Les parabens : réputés pour leur pouvoir allergisant, certains de ces conservateurs sont soupçonnés d'être cancérogènes et dangereux pour le développement du foetus. Les éthers de glycol : on sait depuis les années 80 qu'ils attaquent les cellules du sang, les gènes, la fertilité et sont même cancérigènes. Les phtalates : ces agents fixateurs ou vecteurs dans les produits cosmétiques sont classés toxiques pour la reproduction (le DEHP et le DBP sont les plus dangereux). Le DEHP provoque des troubles du développement des testicules et perturbe les hormones du foie. Le DEP, réputé pour présenter de très faibles risques, n’en possède pas moins des propriétés assez identiques du fait de molécules de la même famille (atteintes à l’ADN du sperme). Il est fréquemment utilisé comme dénaturant de l’alcool contenu dans les parfums (pour le distinguer de l’alcool alimentaire, d'un point de vue fiscal). Les composés de muscs artificiels contribuent à la fragrance des parfums. Les muscs nitrés sont de moins en moins produits à cause de toxicité pour l’environnement et la santé. Les muscs polycycliques, controversés quant à leurs impacts, sont fortement déconseillés par les experts. Les alkylphénols et éthoxylates d’alkylphénol sont incorporés comme agents émulsifiants dans les cosmétiques. Le plus controversé est le nonylphénol à l’activité hormonale (oestrogène) avérée :pouvant dégrader la qualité du sperme et provoquer des atteintes à l’ADN.
>> Liste des produtis dangereux parfois présents dans les articles cosmétiques ou de parfumerie : Dibenzodioxines Polychlorées (PCDD) Dibenzofuranes Polychlorés (PCDF) Biphénylés Polychlorés (PCB) Hydrocarbures Aromatiques Polycycliques (HAP) Pentachlorophénol (PCP) Parafines chlorées à chaîne courte (SCCP) Isomères de l’Hexachlorocyclohexane (HCH) Mercure et composés organiques mercuriels Cadmium Plomb et composés organiques du plomb Composés organoétains Nonylphénol / Ethoxylates de nonylphénol (NP/NPE) et substances assimilées Musk xylène Retardateurs de flamme au brome Les phtalates - Dibutylphtalate (DBP) et Diethylhexylphtalate (DEHP) Les autres muscs synthétiques nitrés et les muscs polycycliques Les autres phtalates Les autres éthoxylates d’alkylphénol Le bisphénol A Le PVC .

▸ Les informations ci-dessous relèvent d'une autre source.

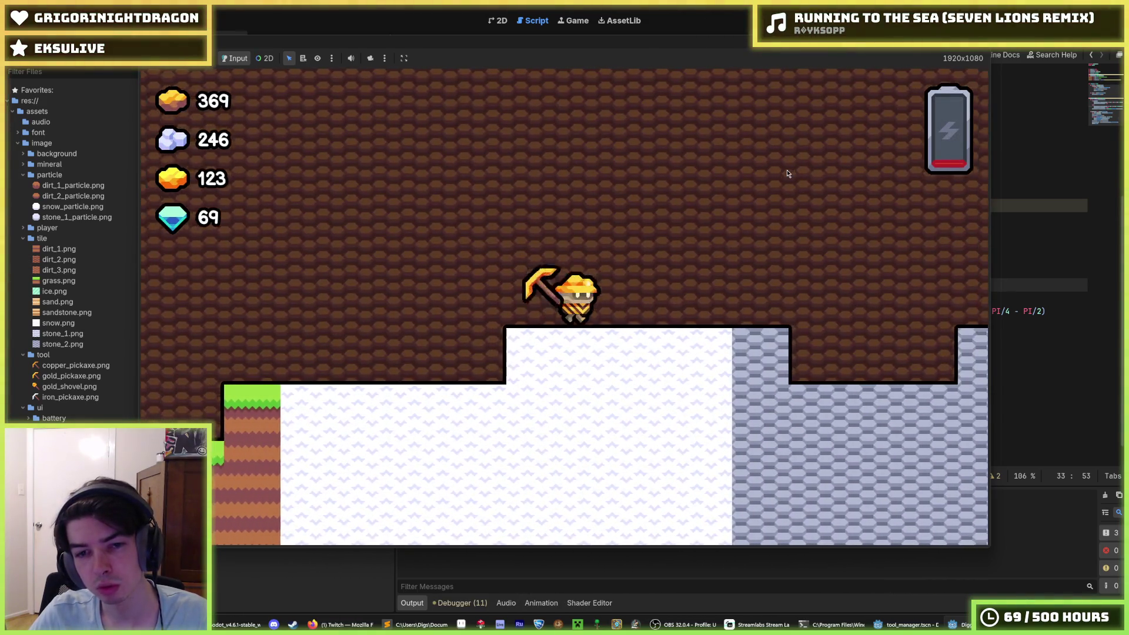
Step: Walk the miner left and right onto the snow ledge to watch the pickaxe tilt
{"action": "key", "text": "d"}
{"action": "key", "text": "a"}
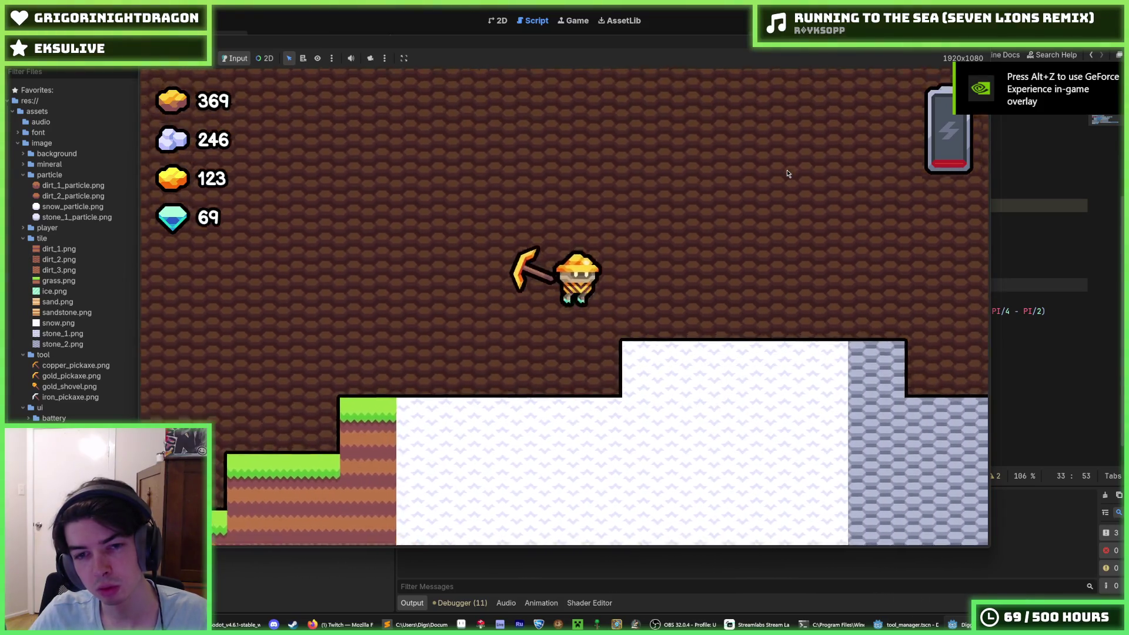
{"action": "key", "text": "d"}
{"action": "key", "text": "a"}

Pour aller plus loin, vous pouvez aussi vous procurez l’ouvrage « Le guide des cosmétiques bio » que nous recommandons car il fait l’inventaire de 3000 produits cosmétiques bio proposés par 40 marques allemandes et françaises qui ont été testés par 4000 clientes. De quoi vous guider dans votre choix. Le guide des cosmétiques bio.
Le site Le flacon est très utile pour connaître la composition des produits cosmétiques.
Pas de tests sur les animaux La plupart des sociétés de cosmétiques ont signé la charte One Voice, auparavant appelée Talis, et se sont engagées à ne pas utiliser d'animaux pour tester ou faire tester les ingrédients et leurs produits finis.
Pour info voici une liste non exhaustive de marques qui ont signé cette charte : Weleda ;The Body Shop ; L'Occitane ;; Les laboratoires Gravier (Lise du Castelet, Cosmo Naturel, Harmonie verte, Aux senteurs de Delph, L’artisan savonnier, Lérutan ...) ; Laboratoire J. Paltz ; Argiletz ; Caudalie ; Arche Bleue / Callyope ; Phytomer / Phytocéane ; Thalgo ; Herbes et Traditions ; ECOFA ; LT Laboratoires ; Laboratoire Science et Nature ; Les Douces Angevines ; Sanoflore ; Vincelles chimie ; Comptoir provençal des argiles ; Florame ; Melvitacosm ; Sicobel (Placentor végétal, Nacriderme, Arubix) ; Nuxe ; Boiron.
La société Body Shop, rachetée par L’Oréla, a toujours été opposée aux expérimentations sur les animaux. L'Oréal a racheté SkinEthic, une société niçoise de reconstruction tissulaire afin de développer des techniques d'expérimentation in vitro sur peaux synthétiques. Le but de trouver des substituts aux expériences sur les animaux.